- Education: University of Cambridge
- Known for: Mesoscopic physics
- Awards: Maxwell Medal and Prize (2001)
- Scientific career
- Fields: Condensed matter theory
- Workplaces: Massachusetts Institute of Technology University of Cambridge
- Doctoral advisor: J. M. F. Gunn

= Benjamin Simons =

British physicist

Benjamin David Simons is a British theoretical physicist, working in the field of theoretical condensed matter physics and in biophysics.

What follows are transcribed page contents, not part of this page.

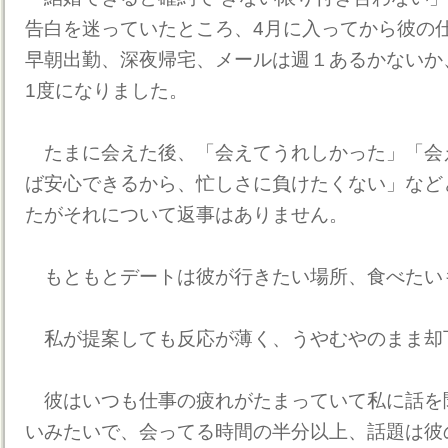
告白を迷っていたところ、4月に入ってから彼の
早朝出勤、深夜帰宅、メールは週１あるかないか
1度になりました。
たまに会えた後、「会えてうれしかった」「会
ば安心できるから、忙しさに負けたくない」など
たがそれについて返事はありません。
もともとデートは彼が行きたい場所、食べたい
私が提案しても反応が薄く、うやむやのまま却
彼はいつも仕事の疲れがたまっていて私に話を
いみたいで、会ってる時間の半分以上、話題は彼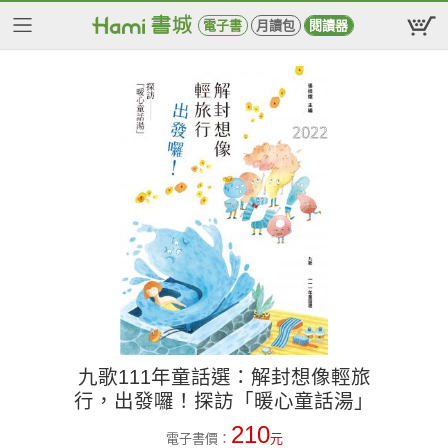
電子書
月讀包
閱讀器
九歌111年童話選：解封想像輕旅
行，出發囉！探訪「暖心童話湯」
210
電子書價：
元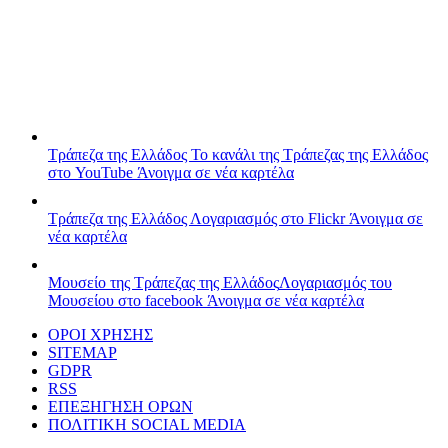
Τράπεζα της Ελλάδος
Το κανάλι της Τράπεζας της Ελλάδος
στο YouTube
Άνοιγμα σε νέα καρτέλα
Τράπεζα της Ελλάδος
Λογαριασμός στο Flickr
Άνοιγμα σε
νέα καρτέλα
Μουσείο της Τράπεζας της Ελλάδος
Λογαριασμός του
Μουσείου στο facebook
Άνοιγμα σε νέα καρτέλα
ΟΡΟΙ ΧΡΗΣΗΣ
SITEMAP
GDPR
RSS
ΕΠΕΞΗΓΗΣΗ ΟΡΩΝ
ΠΟΛΙΤΙΚΗ SOCIAL MEDIA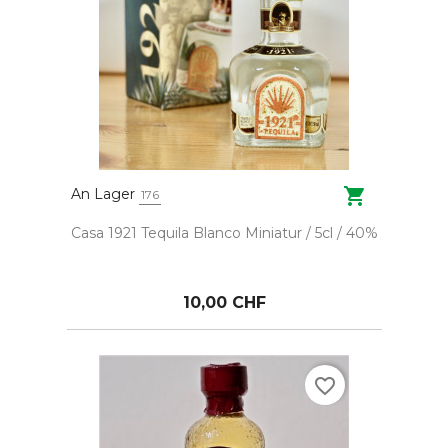

An Lager
176
Casa 1921 Tequila Blanco Miniatur / 5cl / 40%
10,00 CHF
favorite_border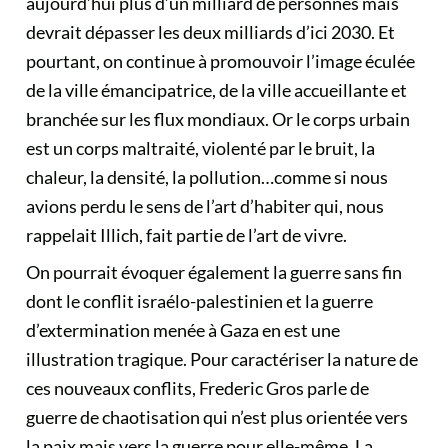
aujourd’hui plus d’un milliard de personnes mais
devrait dépasser les deux milliards d’ici 2030. Et
pourtant, on continue à promouvoir l’image éculée
de la ville émancipatrice, de la ville accueillante et
branchée sur les flux mondiaux. Or le corps urbain
est un corps maltraité, violenté par le bruit, la
chaleur, la densité, la pollution…comme si nous
avions perdu le sens de l’art d’habiter qui, nous
rappelait Illich, fait partie de l’art de vivre.
On pourrait évoquer également la guerre sans fin
dont le conflit israélo-palestinien et la guerre
d’extermination menée à Gaza en est une
illustration tragique. Pour caractériser la nature de
ces nouveaux conflits, Frederic Gros parle de
guerre de chaotisation qui n’est plus orientée vers
la paix mais vers la guerre pour elle-même. La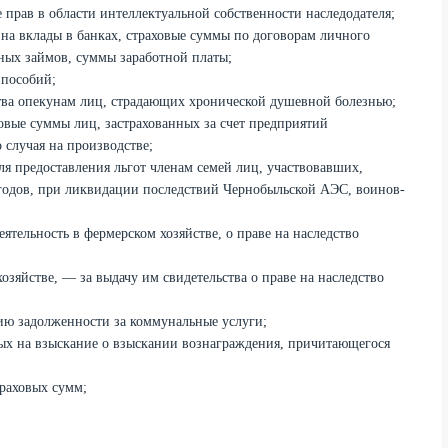
 прав в области интеллектуальной собственности наследодателя;
о на вклады в банках, страховые суммы по договорам личного
ных займов, суммы заработной платы;
 пособий;
ства опекунам лиц, страдающих хронической душевной болезнью;
ховые суммы лиц, застрахованных за счет предприятий
 случая на производстве;
ля предоставления льгот членам семей лиц, участвовавших,
годов, при ликвидации последствий Чернобыльской АЭС, воинов-
тельность в фермерском хозяйстве, о праве на наследство
зяйстве, — за выдачу им свидетельства о праве на наследство
ю задолженности за коммунальные услуги;
х на взыскание о взыскании вознаграждения, причитающегося
траховых сумм;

Simons holds the Herchel Smith Chair in Physics at the University of Cambridge Cavendish Laboratory. In 2013 he became head of the Theory of Condensed Matter (TCM) group in the Cavendish Lab. He is also a Group Leader at the Cambridge Stem Cell Institute and the Director of the Gurdon Institute since 2024.

==Honours and awards==
- 2001 awarded the Maxwell Medal and Prize by Institute of Physics
- 2014 awarded the Franklin Medal and Prize by the Institute of Physics
- 2015 awarded the Gabor Medal by the Royal Society of the United Kingdom
- 2021 elected a Fellow of the Royal Society
- 2021 elected a Fellow of the Academy of Medical Sciences

==Biography==
Simons has two brothers, Thomas and Joseph. His father is a professor at Oxford University, Professor John P. Simons. He is married and has two children.